十勝バスは、北海道帯広市を中心に路線バスを運営しています。1926年設立。約1世紀、地域の交通インフラを支えてきましたが、マイカーの普及や人口の減少で利用客数は69年から毎年数%ずつ減少。
2000年代には、ピーク時の2割以下にまで落ち込み、激しい経営状況が続いていました。

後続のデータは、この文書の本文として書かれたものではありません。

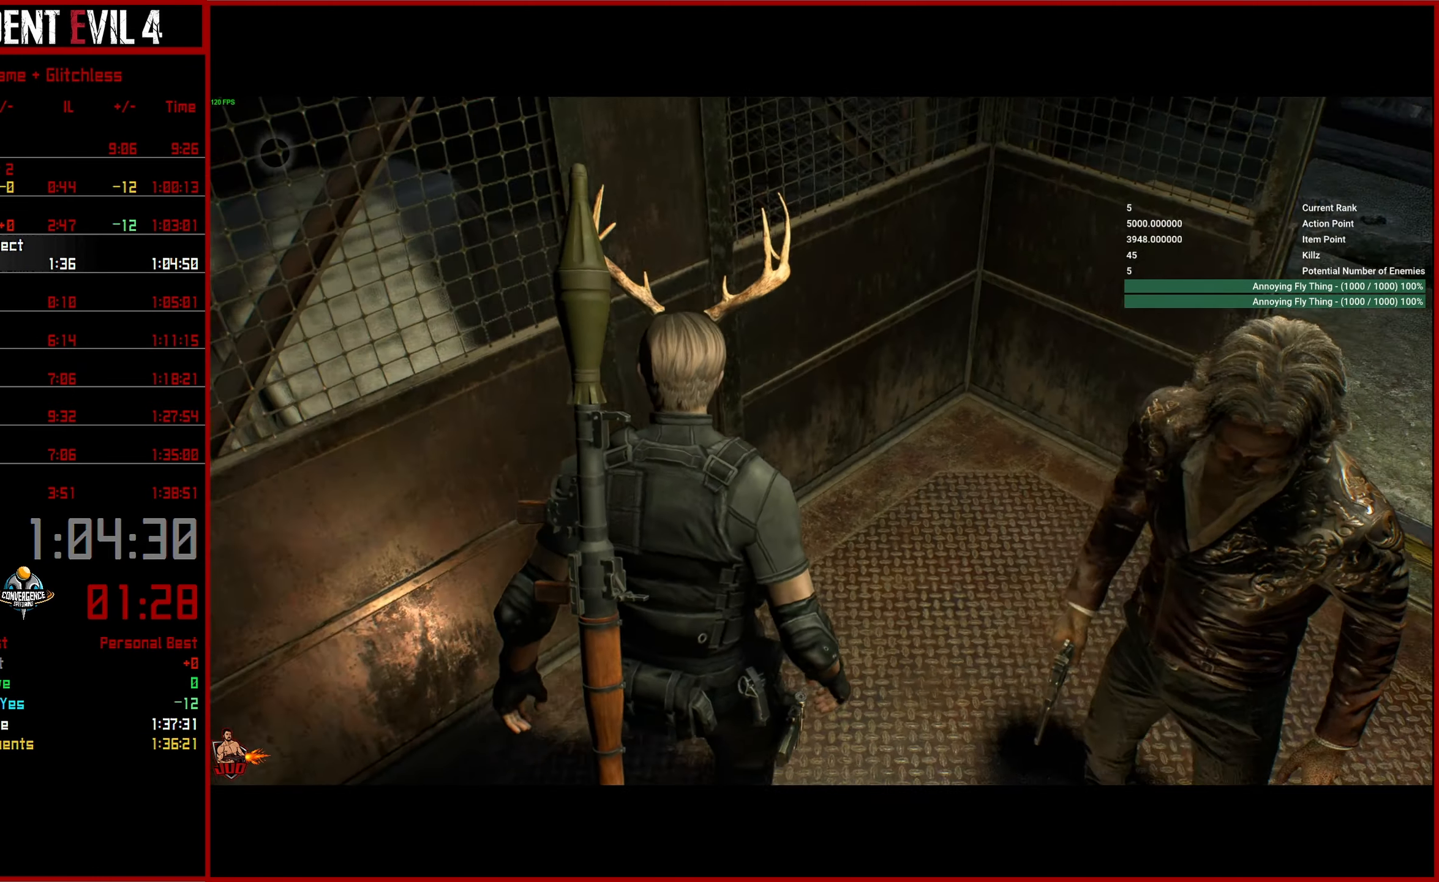
{"buttons": [], "left_stick": "center", "right_stick": "up-right", "button_events": []}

しかし2011年、十勝バスはまさにイノベーションを起こします。約40年ぶりに利用客数を増やし、運送収入を上昇に転じさせました。
地方の路線バス事業者としては快挙でした。
衰退の一途を辿る父の十勝バス。ある夜の「小銭がこぼれる夢」が教えてくれたこと
札幌で会社員をしていた私が帯広に戻り、父が経営する十勝バスに入社したのは1998年、34歳のときでした。
その少し前、札幌まで私を尋ねてきた父にこう告げられました。
「できる限りの合理化を進めたが、もう次の一手がない。残念だけど会社を潰すしかない」
私の返事は、「そうか、残念だったね」――それで会話は終わりました。
私は幼い頃から会社を継ぐように言われたことは一度もありません。父はおそらく、衰退の一途を辿る路線バス業界の未来を憂いて、息子には別の道を歩ませようと思ったのでしょう。
だから私にも、家業には愛着がありませんでした。
しかし、その夜、私は夢を見ました。バスに乗っているお客様の指先から小銭がぽとりぽとりと運賃箱にこぼれていきます。
『ああ、あの小銭が積もり積もって、父母の家計を支え、私が大学に進学する原資になった。今の自分があるのは十勝バスのお客様のおかげ……』
ガバッと飛び起きて、「このまま十勝バスを潰していいのだろうか」と考え込みました。
十勝バスがなくなれば、困るお客様もいるだろう。父のほかに経営を引き継ぐ誰かがいれば、十勝バスは生き残るかもしれない。そしてその「誰か」とは、やはり自分ではないだろうか。
そう考え、私は会社を継ぐことを決意しました。
仕事を教えてくれない父。給与削減で荒む社員。いつも会社の雰囲気は最悪だった。
「おまえではダメだ」
ところが、会社を継ぐという私の申し出には父は猛反対します。
「なぜだ・どうしたらやらせてもらえるんだ」
と食い下がると、父は
「全責任を負うならやらせてやる」
と言いました。もちろん私は覚悟を決めていました。
「当たり前だ。最初からそのつもりだ!」
このときはまだ、父の本意を理解していませんでした。
1998年4月1日、入社当日に、父は私を社長室に呼び、実印と金庫の鍵を渡して言いました。
「約束だからな。おまえが全部やれ」
その瞬間から私が実質的な経営者になりました。
しかしどれだけ執拗に尋ねても、父は死ぬまで何一つ仕事について教えてくれませんでした。奈落の底に突き落とされたような気持になりました。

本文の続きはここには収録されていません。